_PROBLEM TO WORK ON_: In the rows below, change "common name" to "vernacular name" and write the lines out again with nothing else altered. Leave out the pictures.

◇ ◇ ◇ ◇ ◇

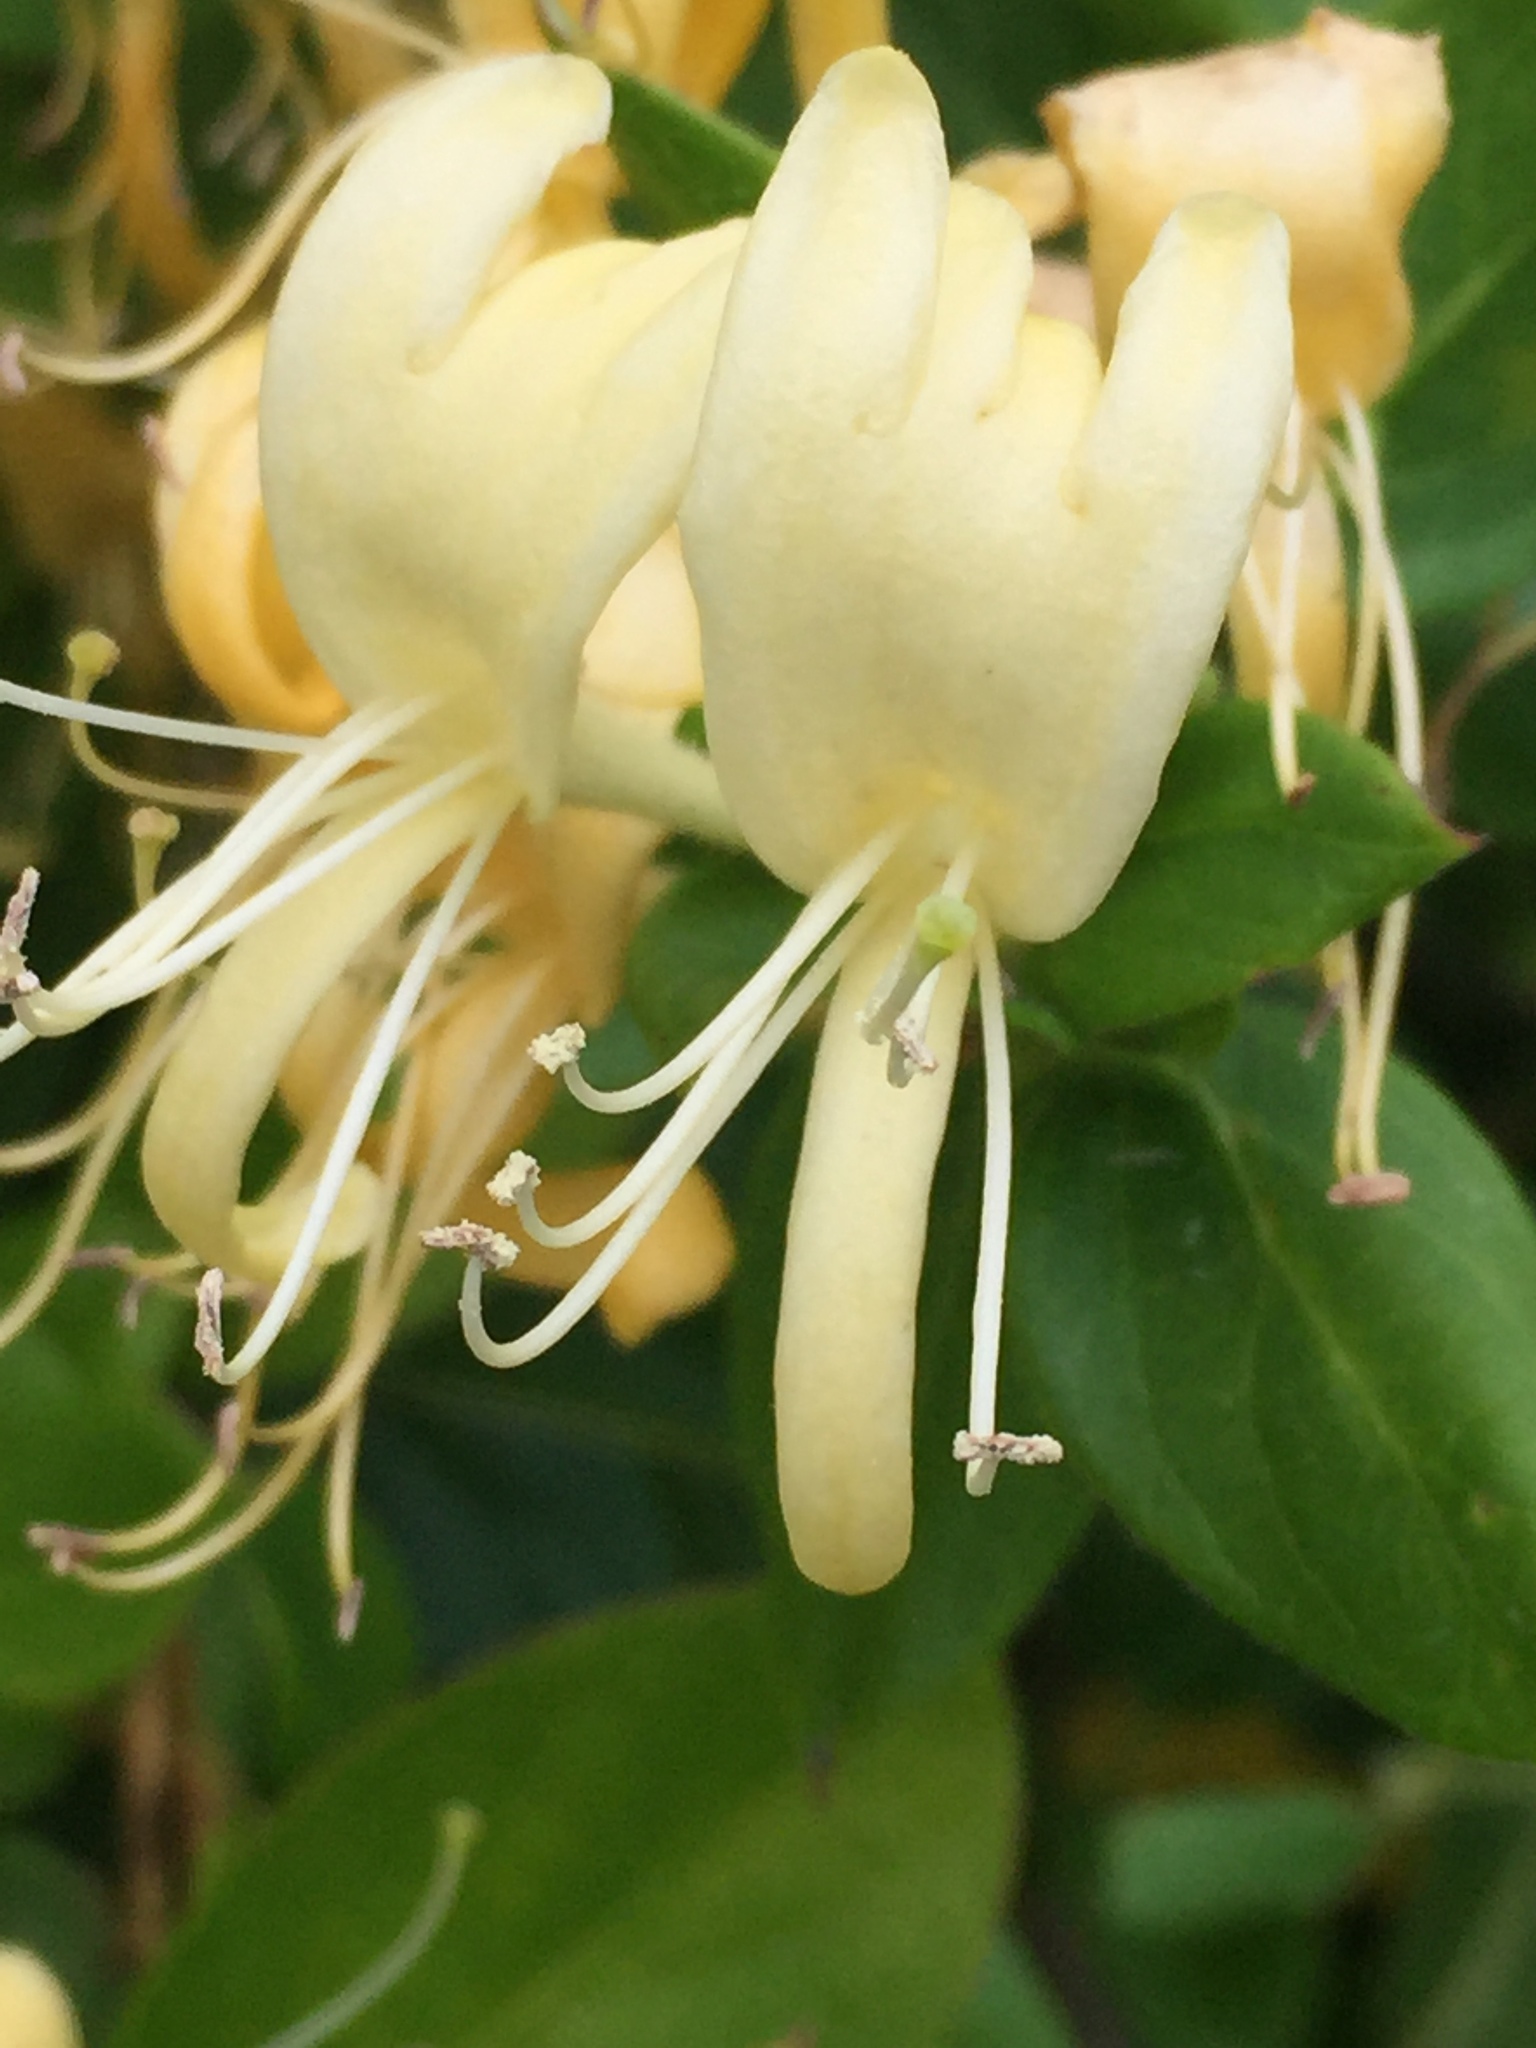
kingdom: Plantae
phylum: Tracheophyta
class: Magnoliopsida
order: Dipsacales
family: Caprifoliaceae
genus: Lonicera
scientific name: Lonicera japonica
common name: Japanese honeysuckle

◇ ◇ ◇ ◇ ◇

_RESULT FOR THIS TASK_:
kingdom: Plantae
phylum: Tracheophyta
class: Magnoliopsida
order: Dipsacales
family: Caprifoliaceae
genus: Lonicera
scientific name: Lonicera japonica
vernacular name: Japanese honeysuckle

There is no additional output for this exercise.